= Roses of Prince Charlie =

Scottish folk song

"Roses of Prince Charlie" is a modern Scottish folk song composed by Ronnie Browne of The Corries. It was written circa 1973 and first appeared in their album released in 1974, Live From Scotland Volume 1. The title of the song refers to the symbol of Charles Edward Stuart, which was a white rose. The words represent Jacobitism and modern Scottish Nationalism.

In the first verse, Browne mentions two battles between Scotland and England as well as the Jacobite uprising of 1745–6; Bannockburn, Flodden, and Culloden. The second verse mentions Scottish mass emigration and the industry of Scottish immigrants ("carved out the New World with sweat, blood, and hand"). The 'New World' refers to countries such as America and Canada, where the Scottish population emigrated to in the 1800s (or were shipped to penal colonies there in earlier periods). The third verse of the song references Scottish industrialisation of the 20th century and seems to mentions the hopes for a devolved or independent Scotland (Black Gold and fisheries etc.). This is plausible, as Browne often mentioned Scottish independence in his songs.

Roses o' Prince Charlie's timing is 2/4, although when played to crowds it was played faster due to the audience clapping to a faster timing than it was played in a studio. It was meant for two guitars, with both players singing the chorus and one singing each verse (as it was commonly sung by The Corries, which Browne was notably a part of). The song appeared on Live From Scotland Volume 1, The Lads among heather (Volume 1 and 2), and The Corries 21st anniversary concert. After Roy Williamson's death, Ronnie Browne sang this song in his solo album released in 1996, Battle Songs and Ballads.

== Lyrics ==
(Chorus)

Come now, gather round, here where the flowers grow,

White is the blossom as the snow on the ben.

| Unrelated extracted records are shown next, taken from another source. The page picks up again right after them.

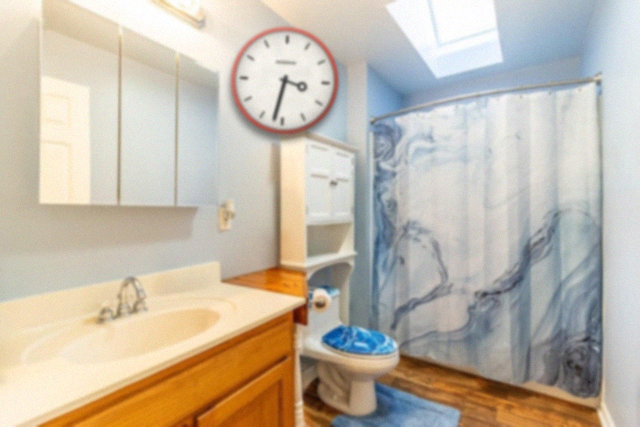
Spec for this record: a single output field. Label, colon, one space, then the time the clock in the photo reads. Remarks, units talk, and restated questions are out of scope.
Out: 3:32
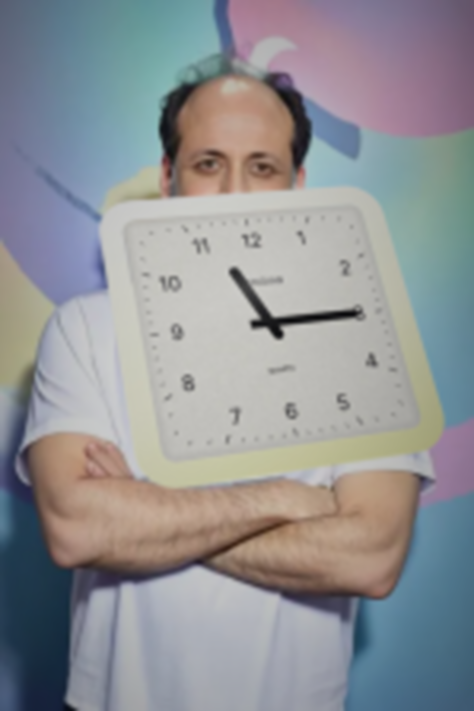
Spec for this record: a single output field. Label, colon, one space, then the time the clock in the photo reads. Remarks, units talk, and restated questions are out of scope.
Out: 11:15
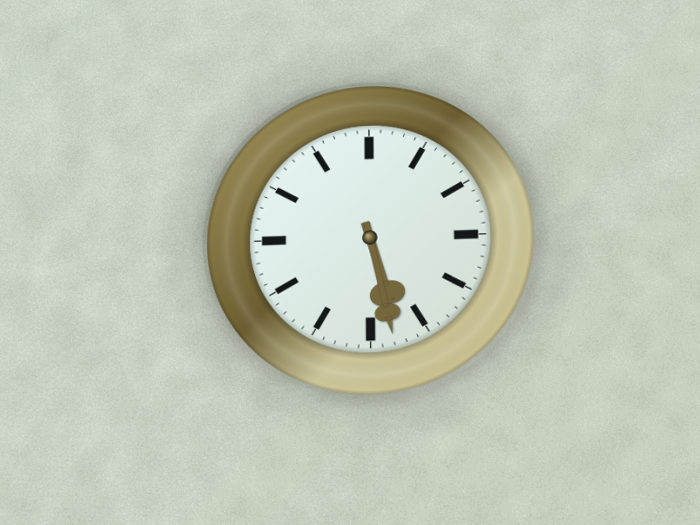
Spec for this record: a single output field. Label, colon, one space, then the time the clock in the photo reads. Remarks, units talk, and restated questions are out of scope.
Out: 5:28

Hear now freedom's call, we'll make a solemn vow

Now by the roses o' Prince Charlie.

(Verse 1)

Fight again at Bannockburn, your battle axe to wield,

Fight with your grandsires at Flodden's bloody field.

Fight at Culloden, the bonnie prince to shield,

Fight by the roses o' Prince Charlie.

(Chorus)

(Verse 2)

Spirits o' the banished in far and distant lands,

Carved out the new world with sweat, blood and hand.

Return now in glory and on the silver sand,

Fight by the roses o' Prince Charlie.

(Chorus)

(Verse 3)

Tak your strength fae the green fields that blanket peat and coal,

Ships fae the Clyde have a nation in their hold.

The water o' life some men need tae make them bold.

Black gold and fishes fae the sea, man!